Men are so...weird, she thought. Then: "Oh...hell no."

Gabi's?

Had Gabi's ring been in this box?

Lani's hands were steady when she threw the small box back where she found it, slamming the drawer so hard that the mirror shook.

It could be, she knew. Gabi's ass had made sure that Lani knew about "the diamond" that Eli had bought her; waving it under Lani's nose after that everything had all come out.

Sitting in his house wasn't an option for her any longer, not with her mind moving at 100 miles a minute. She needed to know. Lani grabbed his coat, stepping out into the cold January air.


As she walked, Lani couldn't come up with a plausible reason as to why Eli would be holding on to an empty box. It could be Gabi's, but why would he keep the box after he had told her that he had pawned the ring then drank the profits? And two, if the ring wasn't Gabi's then why hadn't Eli just asked her to marry him?

One second she felt like she was drowning, then the next it was like her feet weren't touching the ground.

Marriage.

They had talked about it before...then. Then things weren't...they weren't.

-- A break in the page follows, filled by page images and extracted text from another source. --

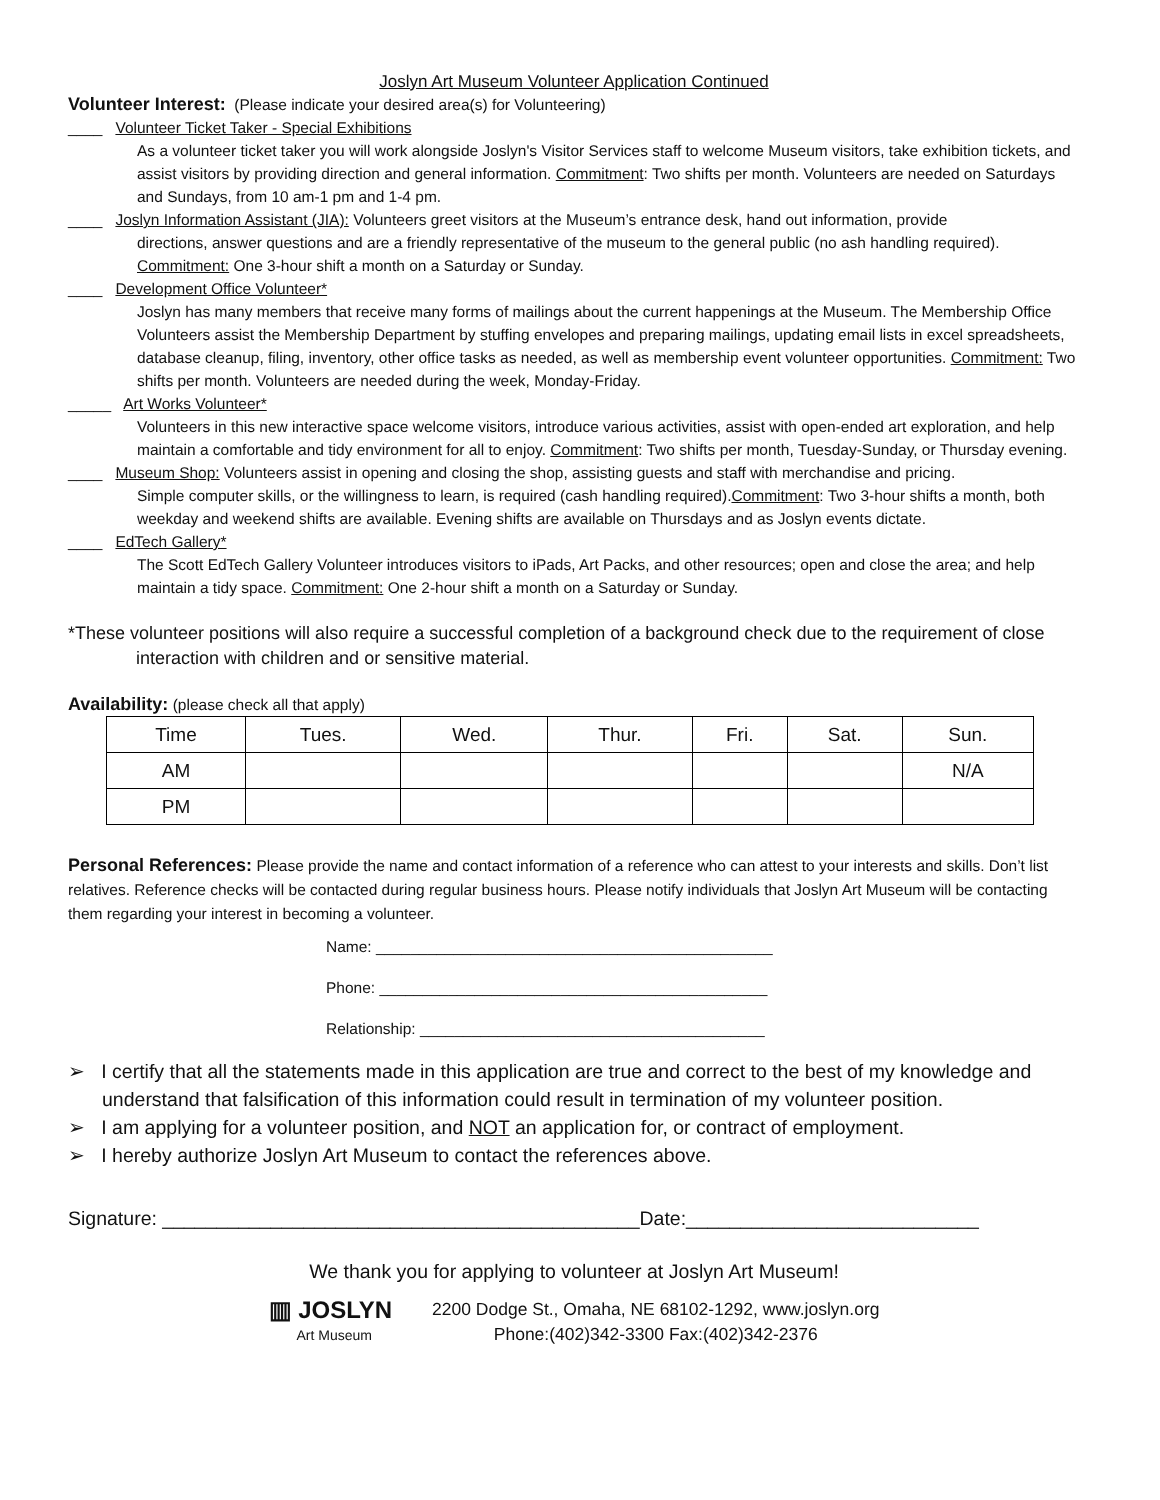Joslyn Art Museum Volunteer Application Continued
Volunteer Interest: (Please indicate your desired area(s) for Volunteering)
____ Volunteer Ticket Taker - Special Exhibitions
As a volunteer ticket taker you will work alongside Joslyn's Visitor Services staff to welcome Museum visitors, take exhibition tickets, and assist visitors by providing direction and general information. Commitment: Two shifts per month. Volunteers are needed on Saturdays and Sundays, from 10 am-1 pm and 1-4 pm.
____ Joslyn Information Assistant (JIA): Volunteers greet visitors at the Museum’s entrance desk, hand out information, provide
directions, answer questions and are a friendly representative of the museum to the general public (no ash handling required). Commitment: One 3-hour shift a month on a Saturday or Sunday.
____ Development Office Volunteer*
Joslyn has many members that receive many forms of mailings about the current happenings at the Museum. The Membership Office Volunteers assist the Membership Department by stuffing envelopes and preparing mailings, updating email lists in excel spreadsheets, database cleanup, filing, inventory, other office tasks as needed, as well as membership event volunteer opportunities. Commitment: Two shifts per month. Volunteers are needed during the week, Monday-Friday.
_____ Art Works Volunteer*
Volunteers in this new interactive space welcome visitors, introduce various activities, assist with open-ended art exploration, and help maintain a comfortable and tidy environment for all to enjoy. Commitment: Two shifts per month, Tuesday-Sunday, or Thursday evening.
____ Museum Shop: Volunteers assist in opening and closing the shop, assisting guests and staff with merchandise and pricing.
Simple computer skills, or the willingness to learn, is required (cash handling required).Commitment: Two 3-hour shifts a month, both weekday and weekend shifts are available. Evening shifts are available on Thursdays and as Joslyn events dictate.
____ EdTech Gallery*
The Scott EdTech Gallery Volunteer introduces visitors to iPads, Art Packs, and other resources; open and close the area; and help maintain a tidy space. Commitment: One 2-hour shift a month on a Saturday or Sunday.
*These volunteer positions will also require a successful completion of a background check due to the requirement of close interaction with children and or sensitive material.
Availability: (please check all that apply)
| Time | Tues. | Wed. | Thur. | Fri. | Sat. | Sun. |
| --- | --- | --- | --- | --- | --- | --- |
| AM | | | | | | N/A |
| PM | | | | | | |
Personal References: Please provide the name and contact information of a reference who can attest to your interests and skills. Don’t list relatives. Reference checks will be contacted during regular business hours. Please notify individuals that Joslyn Art Museum will be contacting them regarding your interest in becoming a volunteer.
Name: ______________________________________________
Phone: _____________________________________________
Relationship: ________________________________________
➢ I certify that all the statements made in this application are true and correct to the best of my knowledge and understand that falsification of this information could result in termination of my volunteer position.
➢ I am applying for a volunteer position, and NOT an application for, or contract of employment.
➢ I hereby authorize Joslyn Art Museum to contact the references above.
Signature: ____________________________________________Date:___________________________
We thank you for applying to volunteer at Joslyn Art Museum!
▥ JOSLYN
Art Museum
2200 Dodge St., Omaha, NE 68102-1292, www.joslyn.org
Phone:(402)342-3300 Fax:(402)342-2376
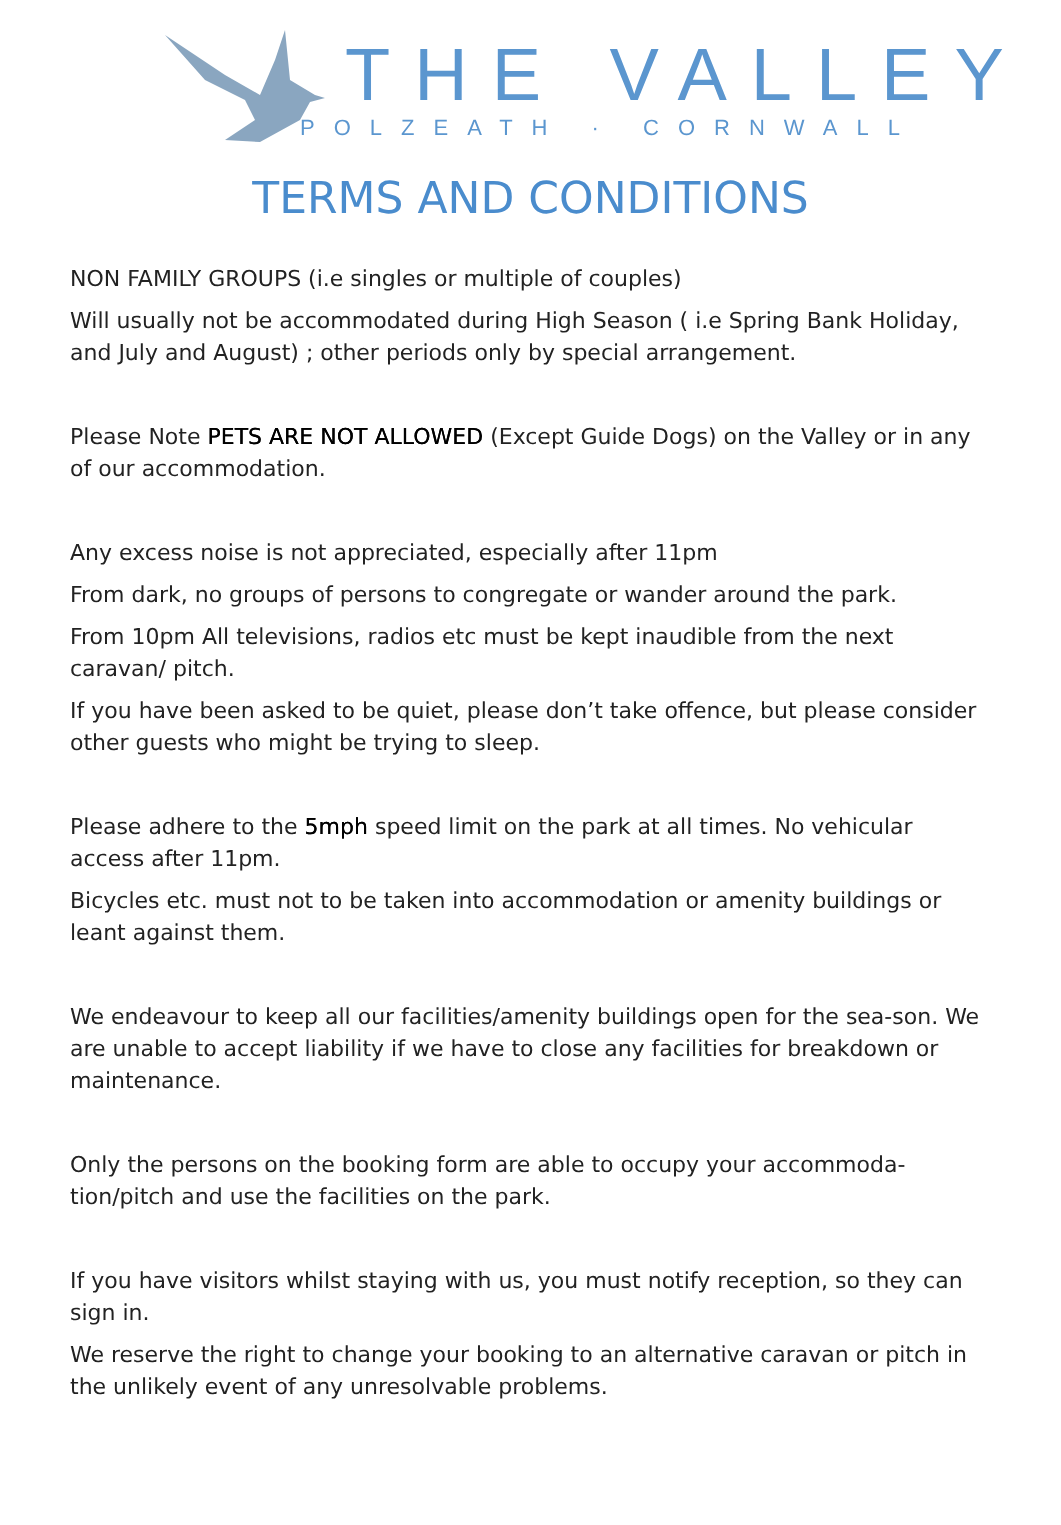THE VALLEY
POLZEATH · CORNWALL
TERMS AND CONDITIONS
NON FAMILY GROUPS (i.e singles or multiple of couples)
Will usually not be accommodated during High Season ( i.e Spring Bank Holiday, and July and August) ; other periods only by special arrangement.
Please Note PETS ARE NOT ALLOWED (Except Guide Dogs) on the Valley or in any of our accommodation.
Any excess noise is not appreciated, especially after 11pm
From dark, no groups of persons to congregate or wander around the park.
From 10pm All televisions, radios etc must be kept inaudible from the next caravan/ pitch.
If you have been asked to be quiet, please don’t take offence, but please consider other guests who might be trying to sleep.
Please adhere to the 5mph speed limit on the park at all times. No vehicular access after 11pm.
Bicycles etc. must not to be taken into accommodation or amenity buildings or leant against them.
We endeavour to keep all our facilities/amenity buildings open for the sea-son. We are unable to accept liability if we have to close any facilities for breakdown or maintenance.
Only the persons on the booking form are able to occupy your accommoda-tion/pitch and use the facilities on the park.
If you have visitors whilst staying with us, you must notify reception, so they can sign in.
We reserve the right to change your booking to an alternative caravan or pitch in the unlikely event of any unresolvable problems.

Getting back together hadn't been some cakewalk, or automatic after all been said and done. She had hurt him; no matter the reason for it. She couldn't take it back even if she could go back...there'd been too much at stake.

Apologies hadn't been enough then. Even now, when they had to go back there, to that time, there was still pain; and there probably always would be. One day, she hoped it wouldn't be quite so raw, and it could be something that they could talk about without the "what ifs".

What Lani couldn't apologize for, what she wouldn't, was the way that she felt about Eli's inability to delegate. After the department had been sued by Gabi DiMera and Ben Weston, Eli had been sworn in as Commissioner. After the last two, Eli had something to prove. She didn't begrudge him that, but what she felt was valid. And, no, their jobs weren't the same. He was responsible for the safety of the people while she was to a business, but she was still finding her way just the same as he was.

Lani wished that he understood that.

The sooner they talked this out, the better.

When she came around the corner, Lani stopped dead in her tracks.

Eli stood at the end of the docks looking down at his hands. The pain that rested on his face was so intense that it hurt her. She started to go to him but, again stopped; watching while he pulled himself together.

For long seconds he looked down at his hands before him. Her eyes grew wide when she saw the glint off the ring he held in them. She watched as Eli washed a hand over his face, still looking down; watched as he kissed the ring to his lips, a pain too deep sliced through her; watched him reach back then throw the ring as far as he could out into the dark waters of winter.

She couldn't catch her breath; make herself move.

All Lani could do was stand there, breaking as Eli, unknowingly, walked away from her.